== Goal of the exercise ==
Filter the entries below down to the lines that hold "opleiding".

(Extracted page text data)
****************
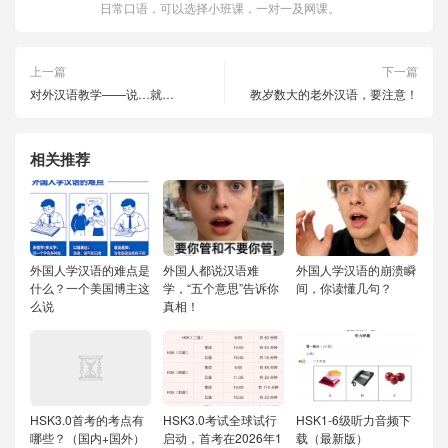
日常口语，可以选择小班课，一对一及网课。
上一篇
下一篇
对外汉语教学——说…就…
教岁数大的老外汉语，要注意！
相关推荐
外国人学汉语的难点是
外国人都说汉语难
外国人学汉语的崩溃瞬
什么？一个美国博主这
学，“五个意思”告诉你
间，你读懂几句？
么说
真相！
HSK3.0首考的考点有
HSK3.0考试全球试行
HSK1-6级听力音频下
哪些？（国内+国外）
启动，首考在2026年1
载（最新版）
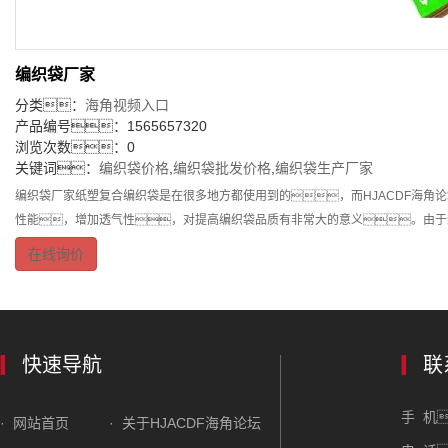
编织袋厂家
分类：
海角视频入口
产品编号：1565657320
浏览次数：0
关键词：
编织袋价格
,
编织袋批发价格
,
编织袋生产厂家
编织袋厂家纸塑复合编织袋是在很多地方都使用到的，而HJACDF海
性能，增加透气性，对提高编织袋品质有非常大的意义。由于
在线询价
快速导航
联
手 机
· 网站首页
· 关于HJACDF海角论坛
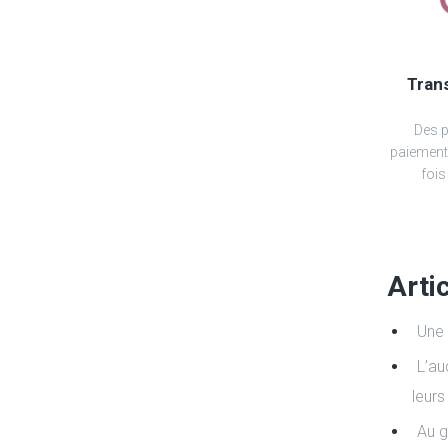
Tran
Des pr
paiement
fois
Arti
Une 
L’au
leurs
Au g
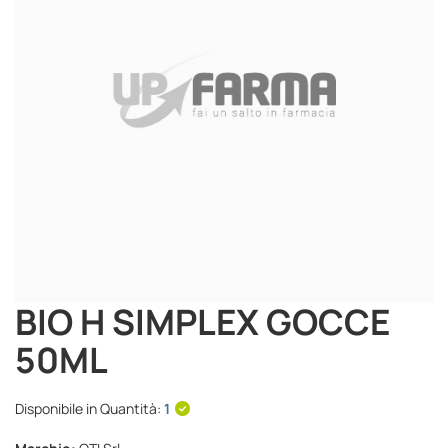
immagini
BIO H SIMPLEX GOCCE
Vai
all'inizio
50ML
della
galleria
di
Disponibile in Quantità:
1
immagini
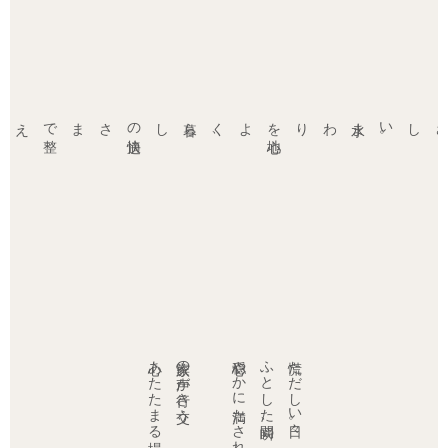
暮らしの
快適
さまで
整
えてくれる
、
水まわりを
心地
よく
。
心あたたまる場
家族の声が行き交う、
心穏やかに満たされていく。
ふとした瞬間、
慌ただしい日々。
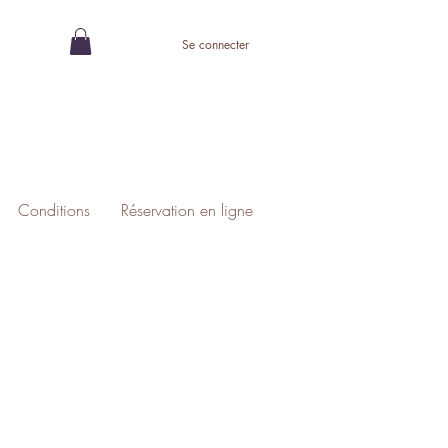
Se connecter
Conditions
Réservation en ligne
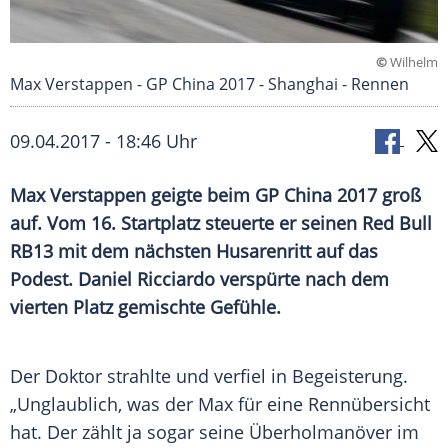
©
Wilhelm
Max Verstappen - GP China 2017 - Shanghai - Rennen
09.04.2017 - 18:46 Uhr
Max Verstappen
geigte beim GP China 2017 groß
auf. Vom 16.
Startplatz
steuerte er seinen
Red Bull
RB13 mit dem nächsten
Husarenritt
auf das
Podest
.
Daniel Ricciardo
verspürte nach dem
vierten Platz gemischte Gefühle.
Der Doktor strahlte und verfiel in
Begeisterung
.
„Unglaublich, was der
Max
für eine
Rennübersicht
hat. Der zählt ja sogar seine
Überholmanöver
im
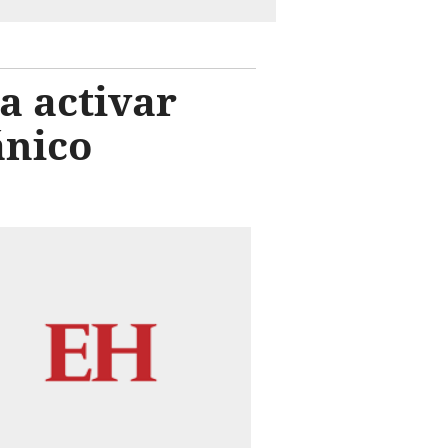
a activar
ánico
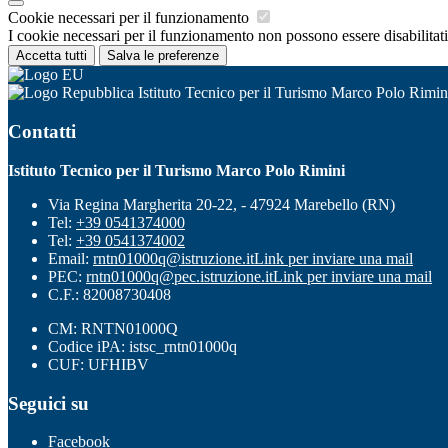
Cookie necessari per il funzionamento
I cookie necessari per il funzionamento non possono essere disabilitati.
Accetta tutti
Salva le preferenze
Istituto Tecnico per il Turismo Marco Polo Rimin
Contatti
Istituto Tecnico per il Turismo Marco Polo Rimini
Via Regina Margherita 20-22, - 47924 Marebello (RN)
Tel:
+39 0541374000
Tel:
+39 0541374002
Email:
rntn01000q@istruzione.it
Link per inviare una mail
PEC:
rntn01000q@pec.istruzione.it
Link per inviare una mail
C.F.: 82008730408
CM: RNTN01000Q
Codice iPA: istsc_rntn01000q
CUF: UFHIBV
Seguici su
Facebook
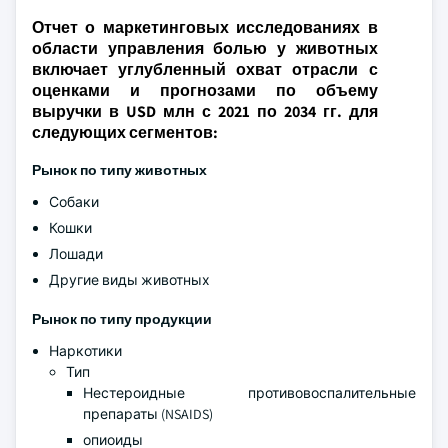
Отчет о маркетинговых исследованиях в
области управления болью у животных
включает углубленный охват отрасли с
оценками и прогнозами по объему
выручки в USD млн с 2021 по 2034 гг. для
следующих сегментов:
Рынок по типу животных
Собаки
Кошки
Лошади
Другие виды животных
Рынок по типу продукции
Наркотики
Тип
Нестероидные противовоспалительные
препараты (NSAIDS)
опиоиды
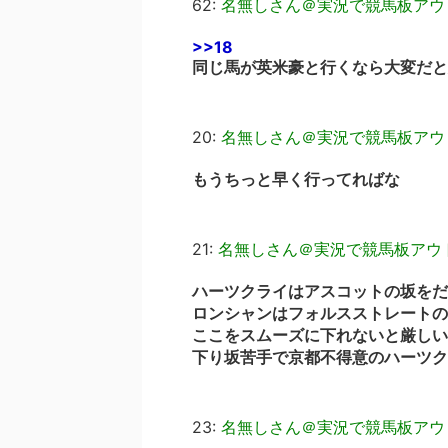
62:
名無しさん＠実況で競馬板アウ
>>18
同じ馬が英米豪と行くなら大変だと
20:
名無しさん＠実況で競馬板アウ
もうちっと早く行ってればな
21:
名無しさん＠実況で競馬板アウ
ハーツクライはアスコットの坂をだ
ロンシャンはフォルスストレートの
ここをスムーズに下れないと厳しい
下り坂苦手で京都不得意のハーツク
23:
名無しさん＠実況で競馬板アウ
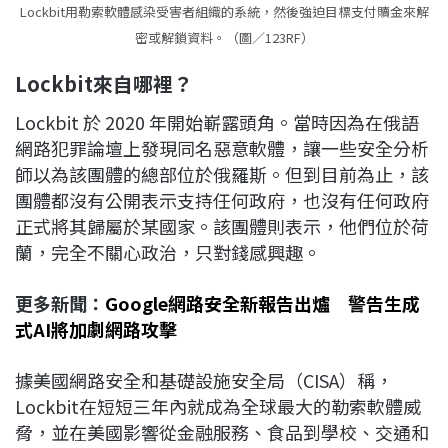
Lockbit用勒索軟體感染受害者組織的系統，然後強迫目標支付贖金來解
密或解鎖資料。（圖／123RF）
Lockbit
來自哪裡？
Lockbit 於 2020 年開始嶄露頭角。當時因為在俄語
網路犯罪論壇上發現同名惡意軟體，讓一些安全分析
師以為該團體的總部位於俄羅斯。但到目前為止，該
團體都沒有公開表示支持任何政府，也沒有任何政府
正式將其歸屬於某國家。該團體則表示，他們位於荷
蘭，完全不關心政治，只對錢感興趣。
更多新聞：
Google網路安全新報告出爐 警告生成
式AI將加劇網路攻擊
據美國網路安全和基礎設施安全局（CISA）稱，
Lockbit在短短三年內就成為全球最大的勒索軟體威
脅，並在美國影響從金融服務、食品到學校、交通和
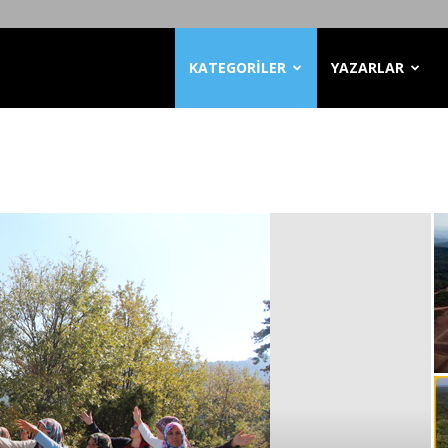
KATEGORİLER
YAZARLAR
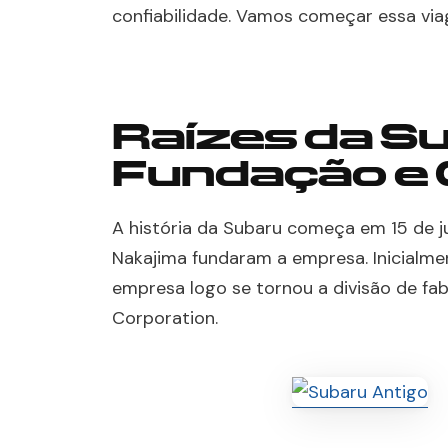
confiabilidade. Vamos começar essa vi
Raízes da S
Fundação e
A história da Subaru começa em 15 de ju
Nakajima fundaram a empresa. Inicialme
empresa logo se tornou a divisão de f
Corporation.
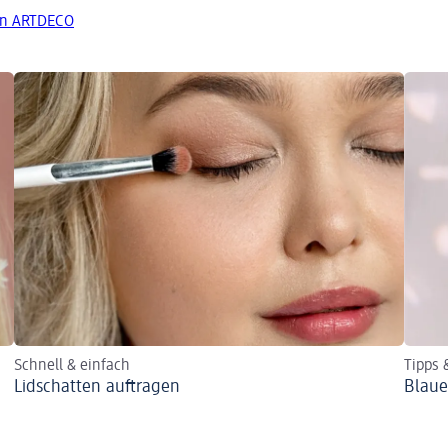
on ARTDECO
Schnell & einfach
Tipps 
Lidschatten auftragen
Blaue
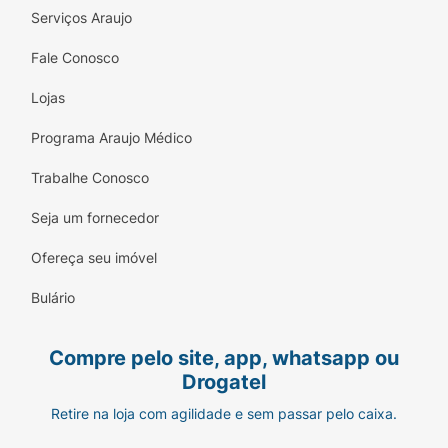
Serviços Araujo
Fale Conosco
Lojas
Programa Araujo Médico
Trabalhe Conosco
Seja um fornecedor
Ofereça seu imóvel
Bulário
Compre pelo site, app, whatsapp ou
Drogatel
Retire na loja com agilidade e sem passar pelo caixa.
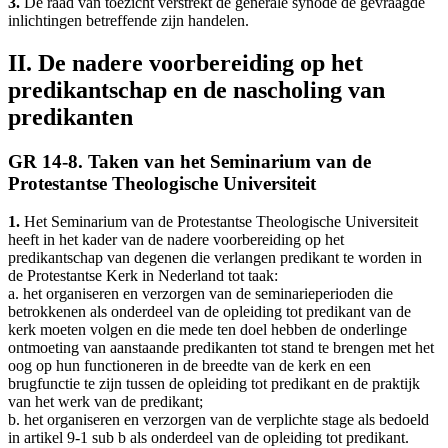
3.
De raad van toezicht verstrekt de generale synode de gevraagde
inlichtingen betreffende zijn handelen.
II. De nadere voorbereiding op het
predikantschap en de nascholing van
predikanten
GR 14-8. Taken van het Seminarium van de
Protestantse Theologische Universiteit
1.
Het Seminarium van de Protestantse Theologische Universiteit
heeft in het kader van de nadere voorbereiding op het
predikantschap van degenen die verlangen predikant te worden in
de Protestantse Kerk in Nederland tot taak:
a. het organiseren en verzorgen van de seminarieperioden die
betrokkenen als onderdeel van de opleiding tot predikant van de
kerk moeten volgen en die mede ten doel hebben de onderlinge
ontmoeting van aanstaande predikanten tot stand te brengen met het
oog op hun functioneren in de breedte van de kerk en een
brugfunctie te zijn tussen de opleiding tot predikant en de praktijk
van het werk van de predikant;
b. het organiseren en verzorgen van de verplichte stage als bedoeld
in artikel 9-1 sub b als onderdeel van de opleiding tot predikant.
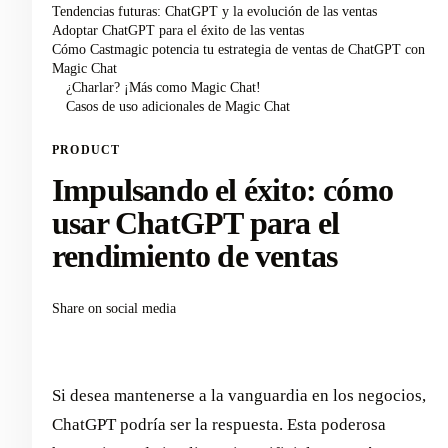
Tendencias futuras: ChatGPT y la evolución de las ventas
Adoptar ChatGPT para el éxito de las ventas
Cómo Castmagic potencia tu estrategia de ventas de ChatGPT con
Magic Chat
¿Charlar? ¡Más como Magic Chat!
Casos de uso adicionales de Magic Chat
PRODUCT
Impulsando el éxito: cómo
usar ChatGPT para el
rendimiento de ventas
Share on social media
Si desea mantenerse a la vanguardia en los negocios,
ChatGPT podría ser la respuesta. Esta poderosa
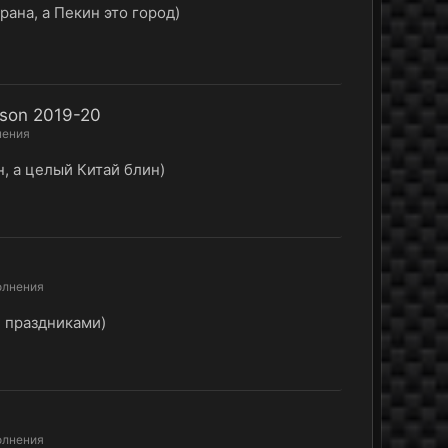
трана, а Пекин это город)
son 2019-20
нения
н, а целый Китай блин)
олнения
С праздниками)
олнения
****************
== Problem solution ==
betrokkenen als onderdeel van de opleiding tot predikant van de
brugfunctie te zijn tussen de opleiding tot predikant en de praktijk
in artikel 9-1 sub b als onderdeel van de opleiding tot predikant.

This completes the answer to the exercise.